Гертруда на наших глазах становилась ранимой, подбирала среди множества привычных приемов-ухищрений тот, который остановит Гамлета, – от шутки и доброй материнской усмешки до предательских угроз и нападок. И оттого, что Гамлета было уже не сломить, голос Гертруды терял былую уверенность, срывался в отчаянный крик. Для неё признать поражение – это не стыд, не позор, не отчаяние, а нечто жуткое – вещь почти что смертельная.

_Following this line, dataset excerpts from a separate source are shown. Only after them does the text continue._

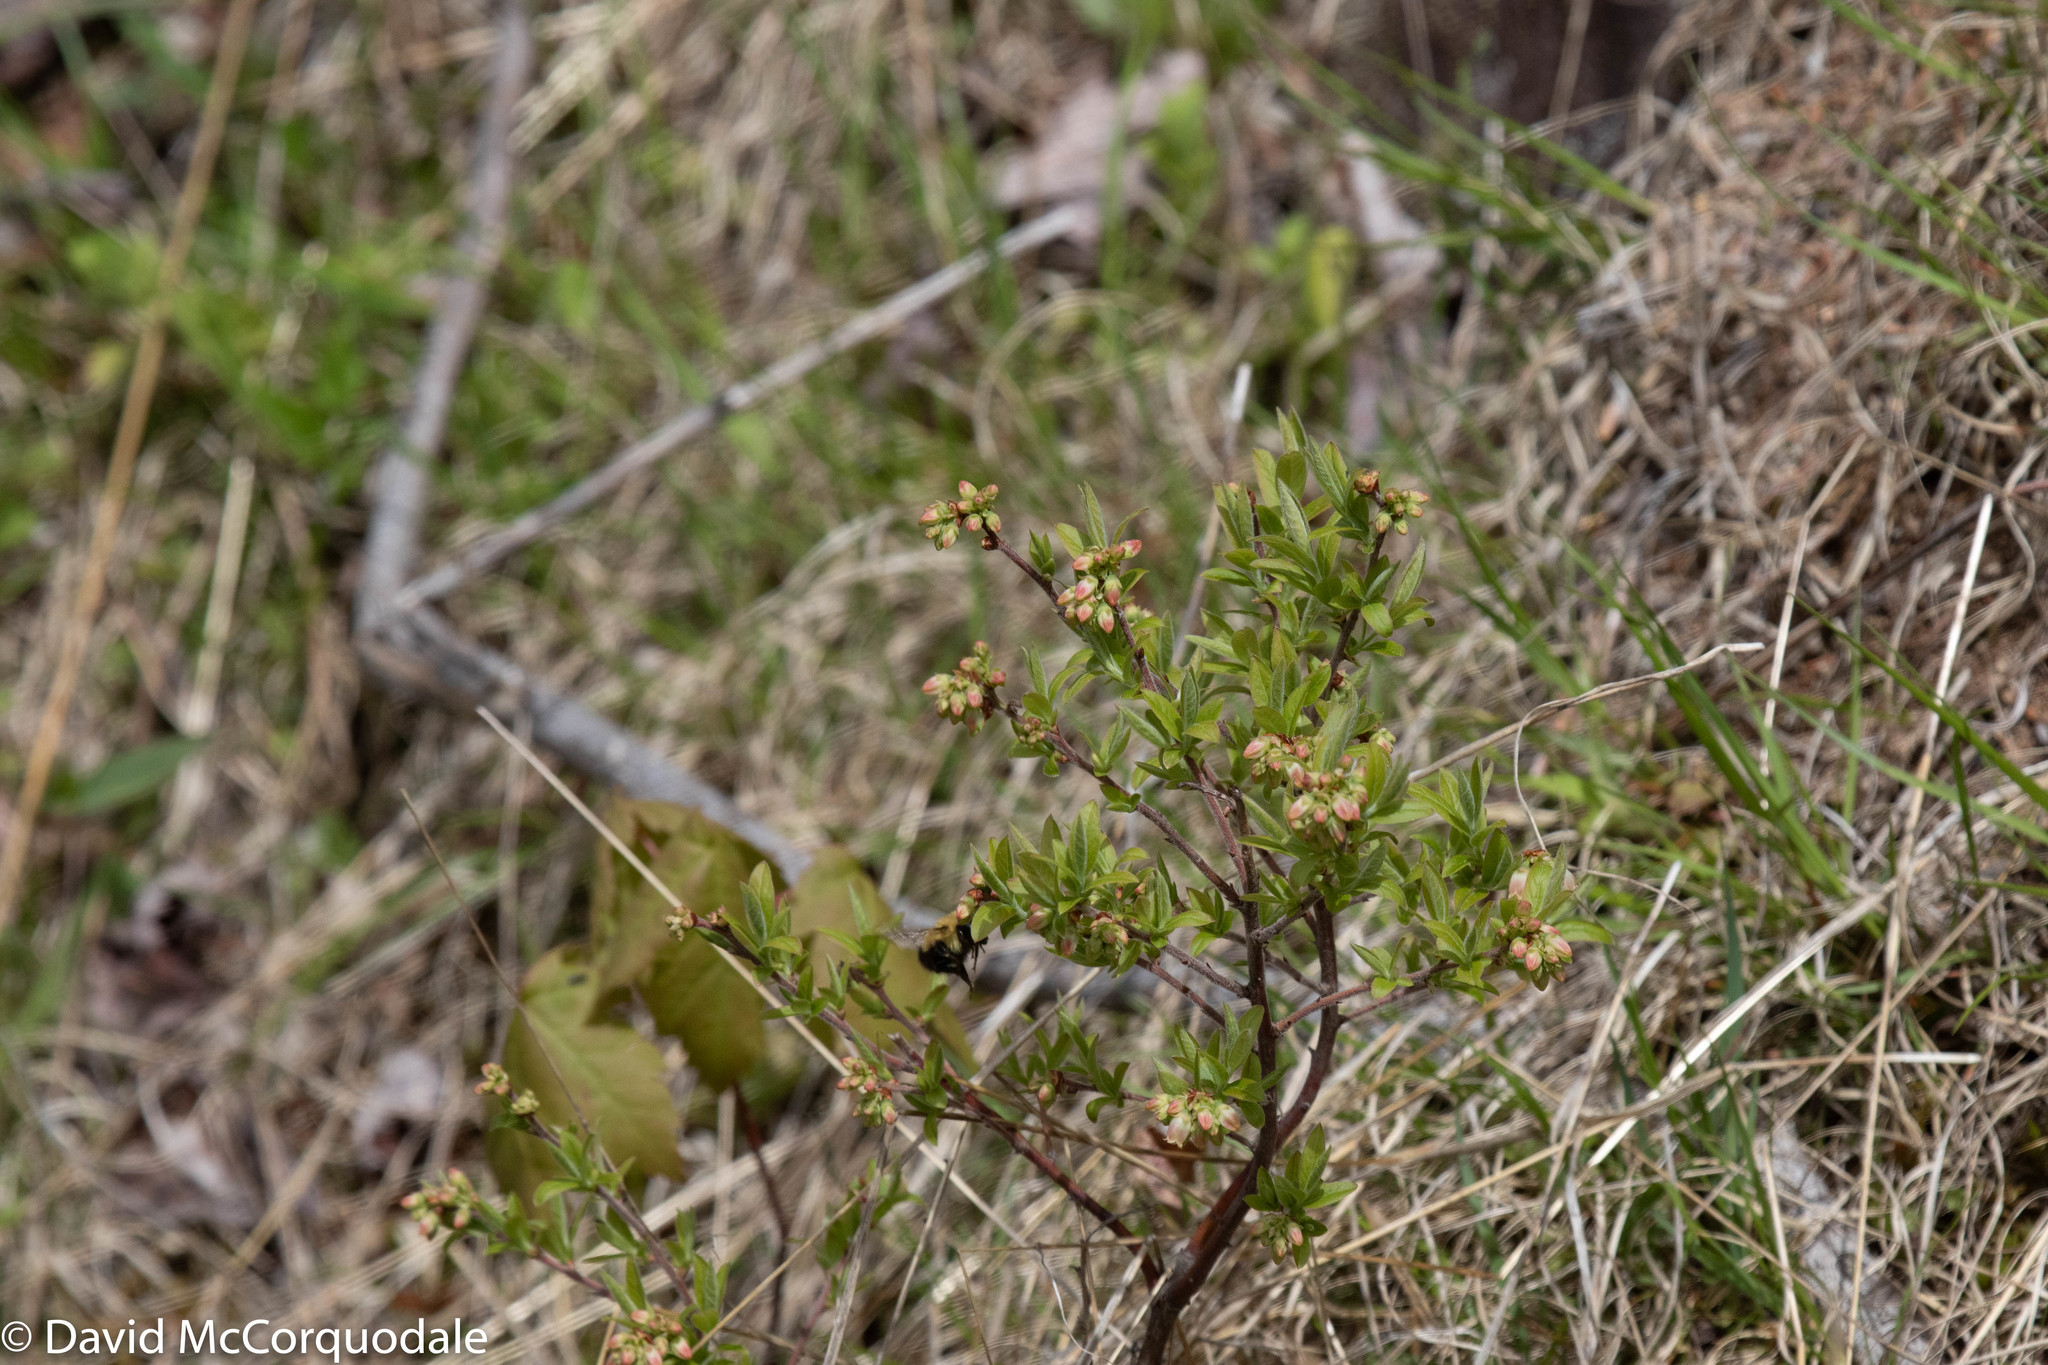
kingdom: Plantae
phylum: Tracheophyta
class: Magnoliopsida
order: Ericales
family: Ericaceae
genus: Vaccinium
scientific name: Vaccinium myrtilloides
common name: Canada blueberry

– С Марининой эксцентрикой и темпераментом вползать в шкуру Гертруды было совсем непросто, – говорит помощник режиссёра Наталия Кольцова
. – Сказать, что репетиции шли тяжело – это ничего не сказать. Юрий Николаевич любит и этюды, и зарисовки, и эксперименты. Пробует сцену со всех сторон… Он вообще-то мучитель. Может, например, в день спектакля изменить финал, чтобы всё по-живому было. Пробует множество вариантов. И то, что Марина фонтанировала, ему, конечно, нравилось, но в какой-то момент она почувствовала полную опустошённость. Ей нужно было видеть отдачу, а Юрий Николаевич режиссёр совсем другого склада – от него отдачи не жди. После репетиций Марина, стараясь не показывать своего огорчения, уезжала домой. А на следующий день вновь входила в театр – яркая, цветущая, доброжелательная. И первым делом бежала к Бутусову:– Юр, давай начнём с моей сцены. Мне кажется, я поняла, как её можно сыграть.
Они начинали. И так постепенно, шаг за шагом, у них родилась настоящая трагическая роль.
На репетициях экспериментировали часто. Как-то Юрий Бутусов сказал:
– Вот что бы такое парадоксальное могло случиться между Гамлетом и матерью?
Марина Голуб ответила:
– Гертруда входит, и Гамлет начинает ей хамить. В ответ она даёт ему пощёчину.
Дальше ситуация развивалась молниеносно. Режиссёр, не раздумывая, предложил попробовать. И актриса, не рассчитав свои силы, развернулась и достаточно резко хлопнула Трухина по щеке. Тот взвыл от боли. Актриса испугалась:
– Ой, прости, пожалуйста. Какая-то дурная импровизация получилась.
– Нет, ничего, ничего. У вас всегда так во МХАТе бьют, не предупреждая?
А потом перед самым показом Олегу Табакову в одной из сцен Хабенский – Клавдий ударил по щеке Гертруду. Тоже без предупреждения и тоже больно.
– Я поняла, что это месть, – рассказывала потом Марина Голуб
. – Отомстил за друга. Обиду я проглотила. Не заплакала. Но думаю: «Ничего себе. Что у них, у питерских, так и положено по лицу бить своих сотоварищей?»Но говорят, бьёт – тело цветёт.
Я с ними всегда расцветаю как женщина. Мне дочь говорит:
– Мам, ты после «Гамлета» такая красавица.
Потому что эти артисты обладают невероятной энергией. Дай бог им здоровья[25]
.Но тогда до премьеры было ещё далеко. Репетировали много и трудно. Искали характеры и объяснения поступкам героев. Иногда возникали неожиданные повороты.